Everybody’s favourite secondary character, Lord Akeldama, does make an appearance in ‘Blameless’, albeit a small one. However, his storyline in the book will have repercussions in future novels... I don’t want to give anything away, but Akeldama’s love life just got interesting.
Conall Macon has a relatively small role in ‘Blameless’. But his minimalist role is understandable, what with being heartbroken and all. Regardless, Conall is at his absolute funniest in ‘Blameless’. Once again I don’t want to give anything away, but look forward to formaldehyde-soaked musings and a drunken werewolf fight. Hilarious!
One of the best things in any Parasol Protectorate novel is the ludicrously ingenious Steampunk inventions. In ‘Changeless’ it was the introduction of the dirigible (complete with attached teapot), and in ‘Blameless’ it is "homicidal mechanical dripping ladybugs" (yes, they are as cool as they sound!). Carriger seems to have an endless imagination for Steampunk contraptions, and I cannot wait to see what she comes up with next.
My one complaint with ‘Blameless’ was not enough Conall/Alexia goodness. Of course the storyline explains the reason for their lack of page-time together... but I love their relationship so much and they bounce off one another with such charming velocity that the book is a little lacking for not having enough scenes with the two of them. The need is further highlighted by their short time together which is entirely romantic, sweet and leaves you wanting *more* of the mushy stuff.

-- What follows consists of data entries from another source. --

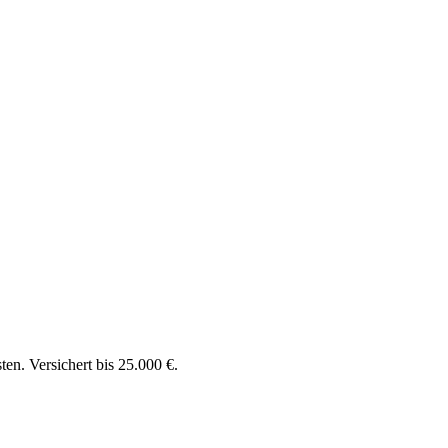
en. Versichert bis 25.000 €.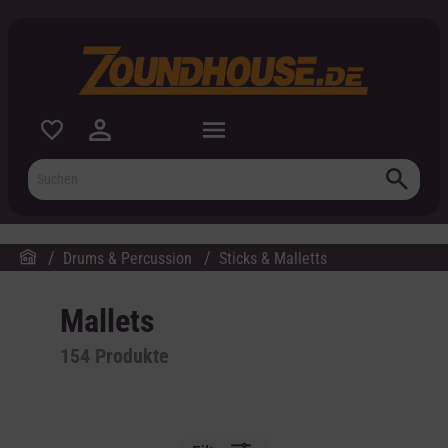
inhalt springen
Drums & Percussion
Sticks & Malletts
Mallets
154
Produkte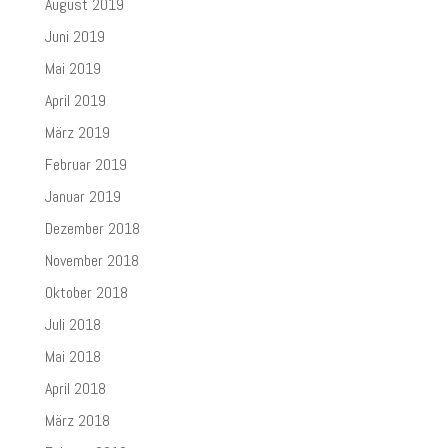
August 2019
Juni 2019
Mai 2019
April 2019
März 2019
Februar 2019
Januar 2019
Dezember 2018
November 2018
Oktober 2018
Juli 2018
Mai 2018
April 2018
März 2018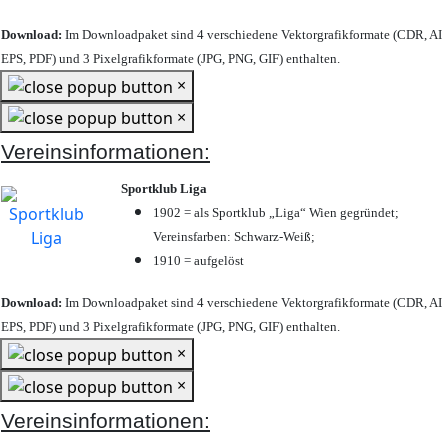
Download:
Im Downloadpaket sind 4 verschiedene Vektorgrafikformate (CDR, AI
EPS, PDF) und 3 Pixelgrafikformate (JPG, PNG, GIF) enthalten.
×
×
Vereinsinformationen:
Sportklub Liga
1902 = als Sportklub „Liga“ Wien gegründet;
Vereinsfarben: Schwarz-Weiß;
1910 = aufgelöst
Download:
Im Downloadpaket sind 4 verschiedene Vektorgrafikformate (CDR, AI
EPS, PDF) und 3 Pixelgrafikformate (JPG, PNG, GIF) enthalten.
×
×
Vereinsinformationen:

One thing that Gail Carriger does very successfully in ‘Blameless’ is secure the longevity of her Parasol Protectorate series. I don’t want to give anything away, but Carriger has set up a storyline of ensured durability that will likely take many more books (fingers crossed!) to unfold. The last page of ‘Blameless’ will have you jitterbugging for the next instalment, a far-away July 2011 wait (entitled ‘Heartless’)... but it will be well worth it!